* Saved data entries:
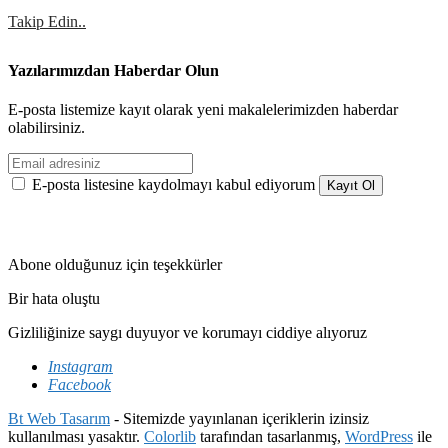
Takip Edin..
Yazılarımızdan Haberdar Olun
E-posta listemize kayıt olarak yeni makalelerimizden haberdar
olabilirsiniz.
E-posta listesine kaydolmayı kabul ediyorum
Abone olduğunuz için teşekkürler
Bir hata oluştu
Gizliliğinize saygı duyuyor ve korumayı ciddiye alıyoruz
Instagram
Facebook
Bt Web Tasarım
- Sitemizde yayınlanan içeriklerin izinsiz
kullanılması yasaktır.
Colorlib
tarafından tasarlanmış,
WordPress
ile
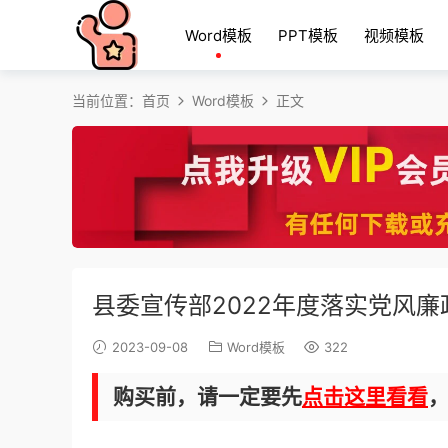
Word模板
PPT模板
视频模板
当前位置：
首页
Word模板
正文
县委宣传部2022年度落实党风
2023-09-08
Word模板
322
购买前，请一定要先
点击这里看看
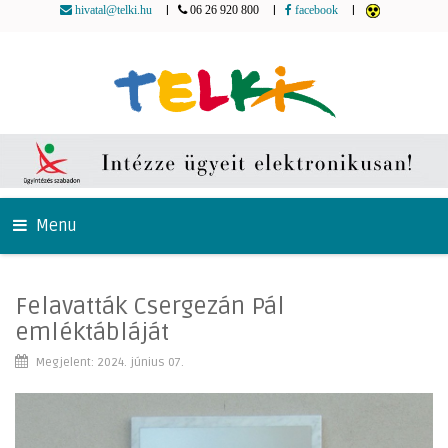
|
|
|
hivatal@telki.hu
06 26 920 800
facebook
Menu
Felavatták Csergezán Pál
emléktábláját
Megjelent: 2024. június 07.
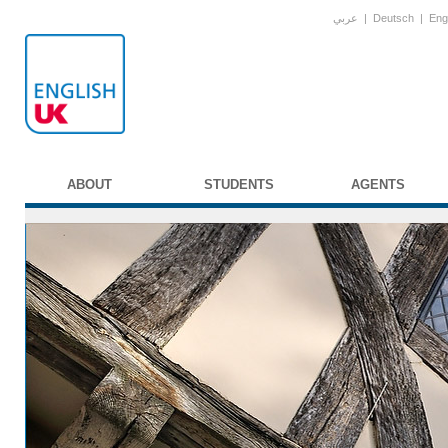
عربي
|
Deutsch
|
Eng
ABOUT
STUDENTS
AGENTS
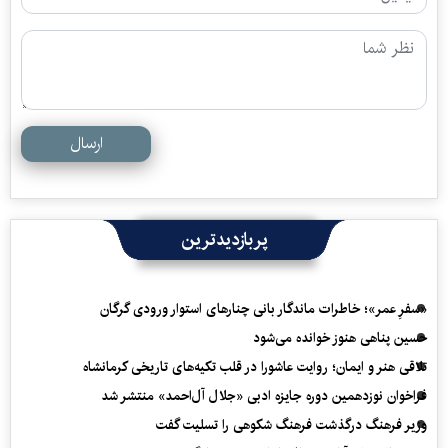
ارسال
پربازدیدترین
«سفرِ عمر»؛ خاطرات ماندگار بانی چنارهای استوار ورودی گرگان
حسین پناهی هنوز خوانده می‌شود
تلاقی هنر و ایمان؛ روایت عاشورا در قلب تکیه‌های تاریخی کرمانشاه
فراخوان نوزدهمین دوره جایزه ادبی «جلال آل‌احمد» منتشر شد
وزیر فرهنگ درگذشت فرهنگ شکوهی را تسلیت گفت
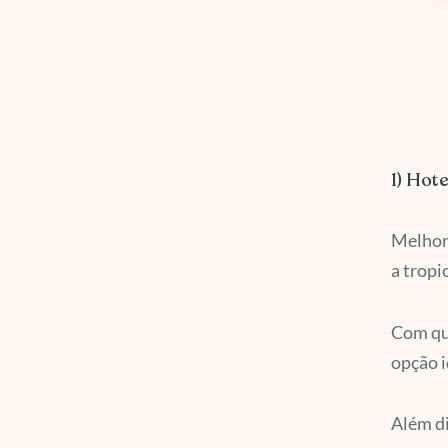
1) Hot
Melhor
a tropi
Com qua
opção i
Além di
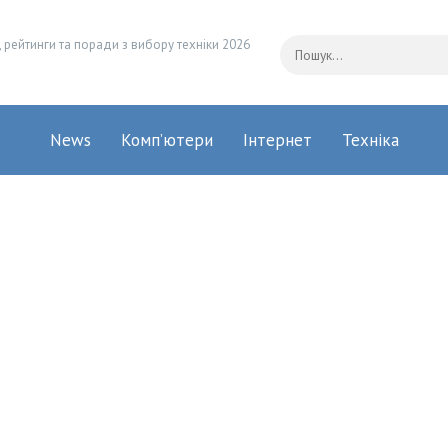
 рейтинги та поради з вибору техніки 2026
News
Комп’ютери
Інтернет
Техніка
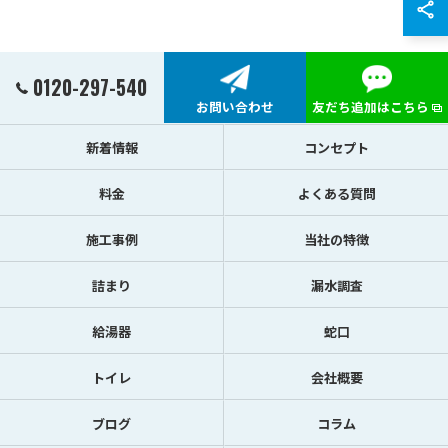
0120-297-540
お問い合わせ
友だち追加はこちら
新着情報
コンセプト
料金
よくある質問
施工事例
当社の特徴
詰まり
漏水調査
給湯器
蛇口
トイレ
会社概要
ブログ
コラム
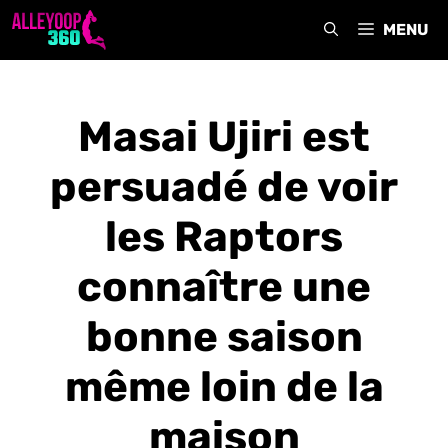
Aller
MENU
au
contenu
Masai Ujiri est
persuadé de voir
les Raptors
connaître une
bonne saison
même loin de la
maison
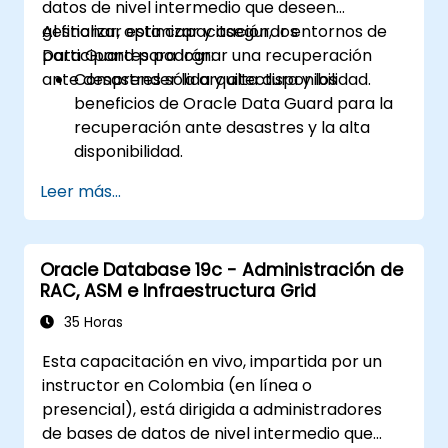
datos de nivel intermedio que deseen
problemas para manejar incidencias
gestionar, optimizar y asegurar entornos de
Al finalizar esta capacitación, los
comunes durante la instalación y la
Data Guard para lograr una recuperación
participantes podrán:
actualización.
ante desastres sólida y alta disponibilidad.
Comprender la arquitectura y los
Aplicar las mejores prácticas para la
beneficios de Oracle Data Guard para la
instalación y actualización de Oracle
recuperación ante desastres y la alta
Database, garantizando un despliegue
disponibilidad.
fluido y exitoso.
Obtener experiencia práctica en la
Leer más...
configuración y administración de bases
de datos de reserva físicas y lógicas,
incluido el broker de Data Guard.
Oracle Database 19c - Administración de
Desarrollar habilidades prácticas en la
RAC, ASM e Infraestructura Grid
supervisión, resolución de problemas y
optimización de entornos de Data Guard
35 Horas
para un rendimiento óptimo.
Esta capacitación en vivo, impartida por un
Aprender sobre funciones avanzadas
instructor en Colombia (en línea o
como Active Data Guard, Data Guard con
presencial), está dirigida a administradores
RAC y la protección de las
de bases de datos de nivel intermedio que
comunicaciones de Data Guard.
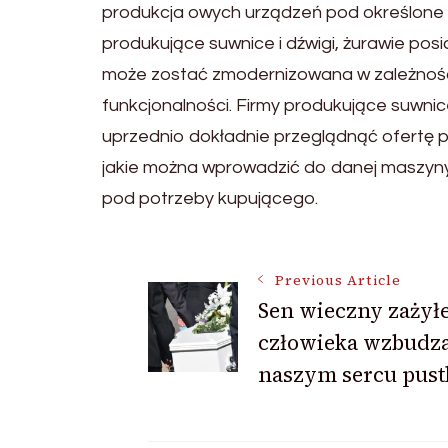
produkcja owych urządzeń pod określone z
produkujące suwnice i dźwigi, żurawie pos
może zostać zmodernizowana w zależności 
funkcjonalności. Firmy produkujące suwni
uprzednio dokładnie przeglądnąć ofertę p
jakie można wprowadzić do danej maszyny
pod potrzeby kupującego.
Post
Previous Article
Sen wieczny zażył
człowieka wzbudz
Navigation
naszym sercu pust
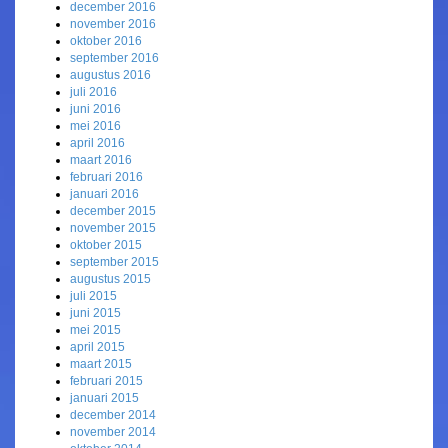
december 2016
november 2016
oktober 2016
september 2016
augustus 2016
juli 2016
juni 2016
mei 2016
april 2016
maart 2016
februari 2016
januari 2016
december 2015
november 2015
oktober 2015
september 2015
augustus 2015
juli 2015
juni 2015
mei 2015
april 2015
maart 2015
februari 2015
januari 2015
december 2014
november 2014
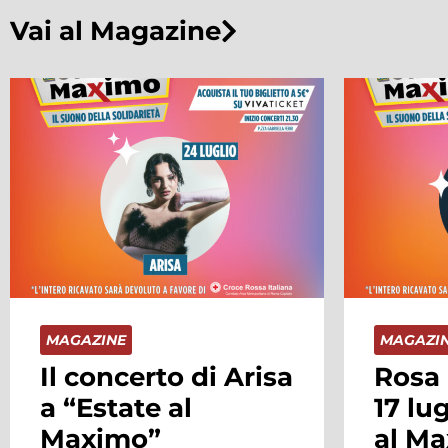
Vai al Magazine
MAGAZINE
MAGAZI
Rosa Chemical il
Sophi
17 luglio a “Estate
Giant
al Maximo” per un
la di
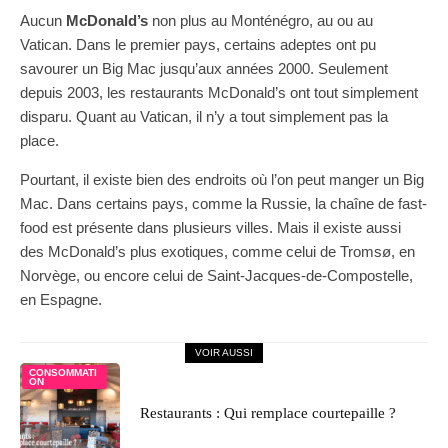
Aucun
McDonald’s
non plus au Monténégro, au ou au
Vatican. Dans le premier pays, certains adeptes ont pu
savourer un Big Mac jusqu’aux années 2000. Seulement
depuis 2003, les restaurants McDonald’s ont tout simplement
disparu. Quant au Vatican, il n’y a tout simplement pas la
place.
Pourtant, il existe bien des endroits où l’on peut manger un Big
Mac. Dans certains pays, comme la Russie, la chaîne de fast-
food est présente dans plusieurs villes. Mais il existe aussi
des McDonald’s plus exotiques, comme celui de Tromsø, en
Norvège, ou encore celui de Saint-Jacques-de-Compostelle,
en Espagne.
VOIR AUSSI
CONSOMMATI
ON
Restaurants : Qui remplace courtepaille ?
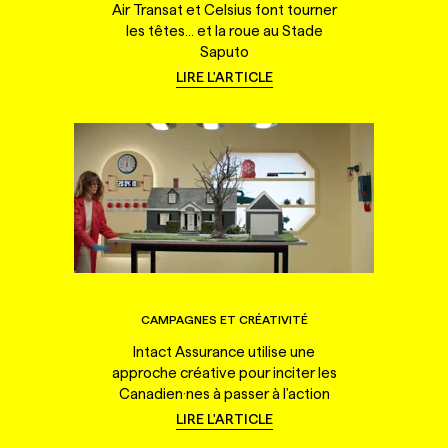
Air Transat et Celsius font tourner
les têtes... et la roue au Stade
Saputo
LIRE L'ARTICLE
CAMPAGNES ET CRÉATIVITÉ
Intact Assurance utilise une
approche créative pour inciter les
Canadien·nes à passer à l'action
LIRE L'ARTICLE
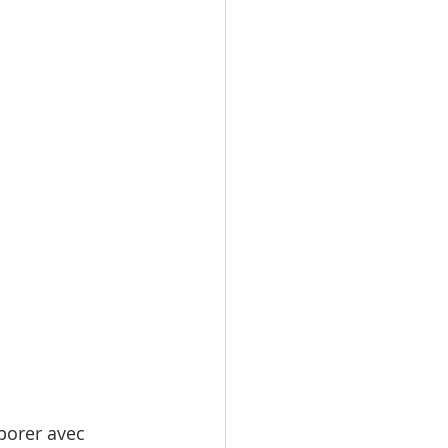
porer avec 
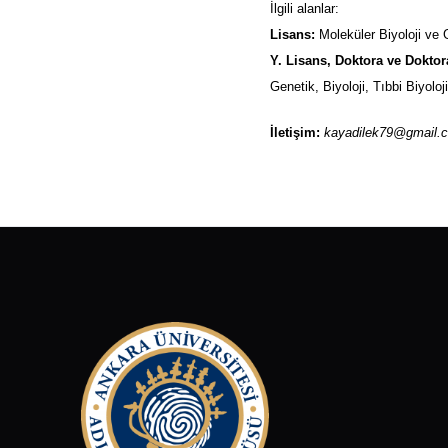
İlgili alanlar:
Lisans:
Moleküler Biyoloji ve G
Y. Lisans, Doktora ve Doktor
Genetik, Biyoloji, Tıbbi Biyoloji
İletişim:
kayadilek79@gmail.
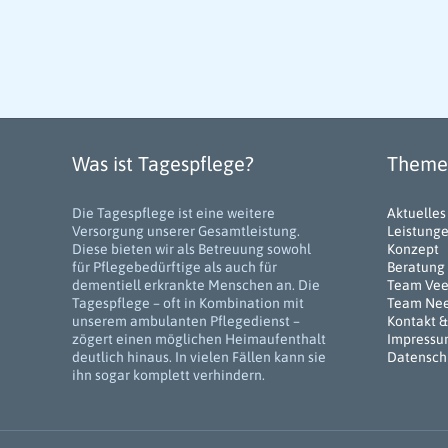
Was ist Tagespflege?
Themen
Die Tagespflege ist eine weitere
Aktuelles
Versorgung unserer Gesamtleistung.
Leistung
Diese bieten wir als Betreuung sowohl
Konzept
für Pflegebedürftige als auch für
Beratung
dementiell erkrankte Menschen an. Die
Team Ve
Tagespflege – oft in Kombination mit
Team Ne
unserem ambulanten Pflegedienst –
Kontakt &
zögert einen möglichen Heimaufenthalt
Impress
deutlich hinaus. In vielen Fällen kann sie
Datensch
ihn sogar komplett verhindern.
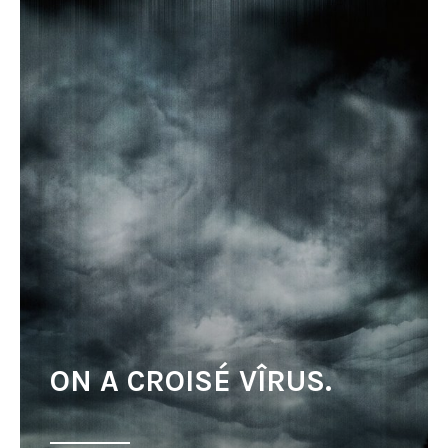
ON A CROISÉ VÎRUS.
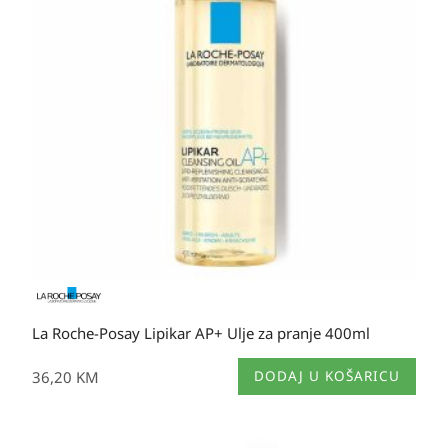
La Roche-Posay Lipikar AP+ Ulje za pranje 400ml
36,20
KM
DODAJ U KOŠARICU
Raspon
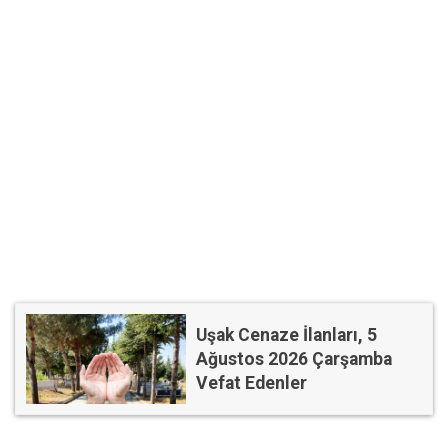
Uşak Cenaze İlanları, 5
Ağustos 2026 Çarşamba
Vefat Edenler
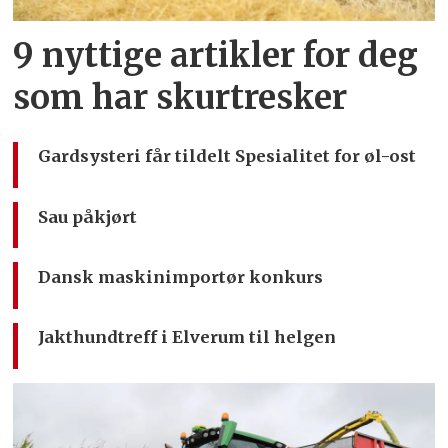
9 nyttige artikler for deg
som har skurtresker
Gardsysteri får tildelt Spesialitet for øl-ost
Sau påkjørt
Dansk maskinimportør konkurs
Jakthundtreff i Elverum til helgen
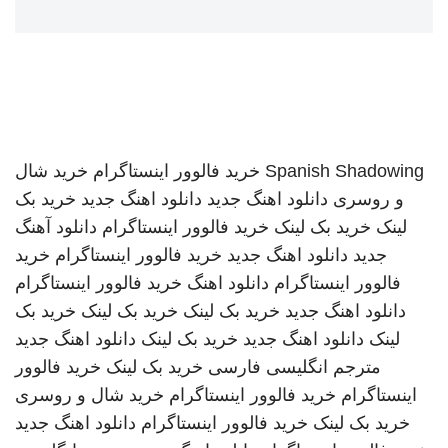
Spanish Shadowing
خرید فالوور اینستاگرام
خرید شال
و روسری
دانلود اهنگ جدید
دانلود اهنگ جدید
خرید بک
لینک
خرید بک لینک
خرید فالوور اینستاگرام
دانلود آهنگ
جدید
دانلود اهنگ جدید
خرید فالوور اینستاگرام
خرید
فالوور اینستاگرام
دانلود اهنگ
خرید فالوور اینستاگرام
دانلود اهنگ جدید
خرید بک لینک
خرید بک لینک
خرید بک
لینک
دانلود اهنگ جدید
خرید بک لینک
دانلود اهنگ جدید
مترجم انگلیسی فارسی
خرید بک لینک
خرید فالوور
اینستاگرام
خرید فالوور اینستاگرام
خرید شال و روسری
خرید بک لینک
خرید فالوور اینستاگرام
دانلود اهنگ جدید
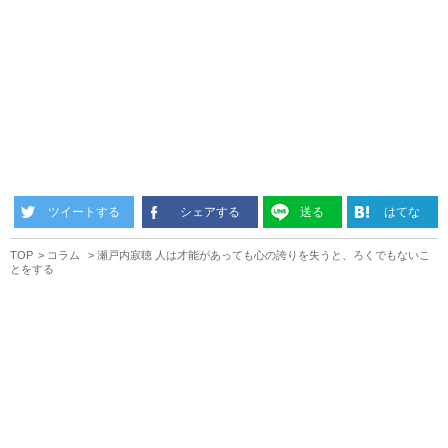
ツイートする
シェアする
送る
はてな
TOP
コラム
瀬戸内寂聴 人は才能があっても心の誇りを失うと、ろくでもないこ
とをする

* The task: Go through the data above and transcribe it in full, omitting any image.

* Written solution:
Takip Edin..
Yazılarımızdan Haberdar Olun
E-posta listemize kayıt olarak yeni makalelerimizden haberdar
olabilirsiniz.
E-posta listesine kaydolmayı kabul ediyorum
Abone olduğunuz için teşekkürler
Bir hata oluştu
Gizliliğinize saygı duyuyor ve korumayı ciddiye alıyoruz
Instagram
Facebook
Bt Web Tasarım
- Sitemizde yayınlanan içeriklerin izinsiz
kullanılması yasaktır.
Colorlib
tarafından tasarlanmış,
WordPress
ile
Word模板
PPT模板
视频模板
当前位置：
首页
Word模板
正文
县委宣传部2022年度落实党风
2023-09-08
Word模板
322
购买前，请一定要先
点击这里看看
|
|
|
hivatal@telki.hu
06 26 920 800
facebook
Menu
Felavatták Csergezán Pál
emléktábláját
Megjelent: 2024. június 07.
عربي
|
Deutsch
|
Eng
ABOUT
STUDENTS
AGENTS
ارسال
پربازدیدترین
«سفرِ عمر»؛ خاطرات ماندگار بانی چنارهای استوار ورودی گرگان
حسین پناهی هنوز خوانده می‌شود
تلاقی هنر و ایمان؛ روایت عاشورا در قلب تکیه‌های تاریخی کرمانشاه
فراخوان نوزدهمین دوره جایزه ادبی «جلال آل‌احمد» منتشر شد
وزیر فرهنگ درگذشت فرهنگ شکوهی را تسلیت گفت
1) Hot
Melhor
a tropi
Com qua
opção i
Além di
 рейтинги та поради з вибору техніки 2026
News
Комп’ютери
Інтернет
Техніка
0120-297-540
お問い合わせ
友だち追加はこちら
新着情報
コンセプト
料金
よくある質問
施工事例
当社の特徴
詰まり
漏水調査
給湯器
蛇口
トイレ
会社概要
ブログ
コラム
Aller
MENU
au
contenu
Masai Ujiri est
persuadé de voir
les Raptors
connaître une
bonne saison
même loin de la
maison
datos de nivel intermedio que deseen
problemas para manejar incidencias
gestionar, optimizar y asegurar entornos de
Al finalizar esta capacitación, los
comunes durante la instalación y la
Data Guard para lograr una recuperación
participantes podrán:
actualización.
ante desastres sólida y alta disponibilidad.
Comprender la arquitectura y los
Aplicar las mejores prácticas para la
beneficios de Oracle Data Guard para la
instalación y actualización de Oracle
recuperación ante desastres y la alta
Database, garantizando un despliegue
disponibilidad.
fluido y exitoso.
Obtener experiencia práctica en la
Leer más...
configuración y administración de bases
de datos de reserva físicas y lógicas,
incluido el broker de Data Guard.
Oracle Database 19c - Administración de
Desarrollar habilidades prácticas en la
RAC, ASM e Infraestructura Grid
supervisión, resolución de problemas y
optimización de entornos de Data Guard
35 Horas
para un rendimiento óptimo.
Esta capacitación en vivo, impartida por un
Aprender sobre funciones avanzadas
instructor en Colombia (en línea o
como Active Data Guard, Data Guard con
presencial), está dirigida a administradores
RAC y la protección de las
de bases de datos de nivel intermedio que
comunicaciones de Data Guard.
produkcja owych urządzeń pod określone z
produkujące suwnice i dźwigi, żurawie pos
może zostać zmodernizowana w zależności 
funkcjonalności. Firmy produkujące suwni
uprzednio dokładnie przeglądnąć ofertę p
jakie można wprowadzić do danej maszyny
pod potrzeby kupującego.
Post
Previous Article
Sen wieczny zażył
człowieka wzbudz
Navigation
naszym sercu pust
december 2016
november 2016
oktober 2016
september 2016
augustus 2016
juli 2016
juni 2016
mei 2016
april 2016
maart 2016
februari 2016
januari 2016
december 2015
november 2015
oktober 2015
september 2015
augustus 2015
juli 2015
juni 2015
mei 2015
april 2015
maart 2015
februari 2015
januari 2015
december 2014
november 2014
Vai al Magazine
MAGAZINE
MAGAZI
Rosa Chemical il
Sophi
17 luglio a “Estate
Giant
al Maximo” per un
la di
Aucun
McDonald’s
non plus au Monténégro, au ou au
Vatican. Dans le premier pays, certains adeptes ont pu
savourer un Big Mac jusqu’aux années 2000. Seulement
depuis 2003, les restaurants McDonald’s ont tout simplement
disparu. Quant au Vatican, il n’y a tout simplement pas la
place.
Pourtant, il existe bien des endroits où l’on peut manger un Big
Mac. Dans certains pays, comme la Russie, la chaîne de fast-
food est présente dans plusieurs villes. Mais il existe aussi
des McDonald’s plus exotiques, comme celui de Tromsø, en
Norvège, ou encore celui de Saint-Jacques-de-Compostelle,
en Espagne.
VOIR AUSSI
CONSOMMATI
ON
Restaurants : Qui remplace courtepaille ?
Air Transat et Celsius font tourner
les têtes... et la roue au Stade
Saputo
LIRE L'ARTICLE
CAMPAGNES ET CRÉATIVITÉ
Intact Assurance utilise une
approche créative pour inciter les
Canadien·nes à passer à l'action
LIRE L'ARTICLE
porer avec 
İlgili alanlar:
Lisans:
Moleküler Biyoloji ve G
Y. Lisans, Doktora ve Doktor
Genetik, Biyoloji, Tıbbi Biyoloji
İletişim:
kayadilek79@gmail.
Was ist Tagespflege?
Themen
Die Tagespflege ist eine weitere
Aktuelles
Versorgung unserer Gesamtleistung.
Leistung
Diese bieten wir als Betreuung sowohl
Konzept
für Pflegebedürftige als auch für
Beratung
dementiell erkrankte Menschen an. Die
Team Ve
Tagespflege – oft in Kombination mit
Team Ne
unserem ambulanten Pflegedienst –
Kontakt &
zögert einen möglichen Heimaufenthalt
Impress
deutlich hinaus. In vielen Fällen kann sie
Datensch
ihn sogar komplett verhindern.
ON A CROISÉ VÎRUS.
La Roche-Posay Lipikar AP+ Ulje za pranje 400ml
36,20
KM
DODAJ U KOŠARICU
Raspon
Uşak Cenaze İlanları, 5
Ağustos 2026 Çarşamba
Vefat Edenler
9 nyttige artikler for deg
som har skurtresker
Gardsysteri får tildelt Spesialitet for øl-ost
Sau påkjørt
Dansk maskinimportør konkurs
Jakthundtreff i Elverum til helgen
Spanish Shadowing
خرید فالوور اینستاگرام
خرید شال
و روسری
دانلود اهنگ جدید
دانلود اهنگ جدید
خرید بک
لینک
خرید بک لینک
خرید فالوور اینستاگرام
دانلود آهنگ
جدید
دانلود اهنگ جدید
خرید فالوور اینستاگرام
خرید
فالوور اینستاگرام
دانلود اهنگ
خرید فالوور اینستاگرام
دانلود اهنگ جدید
خرید بک لینک
خرید بک لینک
خرید بک
لینک
دانلود اهنگ جدید
خرید بک لینک
دانلود اهنگ جدید
مترجم انگلیسی فارسی
خرید بک لینک
خرید فالوور
اینستاگرام
خرید فالوور اینستاگرام
خرید شال و روسری
خرید بک لینک
خرید فالوور اینستاگرام
دانلود اهنگ جدید
ツイートする
シェアする
送る
はてな
TOP
コラム
瀬戸内寂聴 人は才能があっても心の誇りを失うと、ろくでもないこ
とをする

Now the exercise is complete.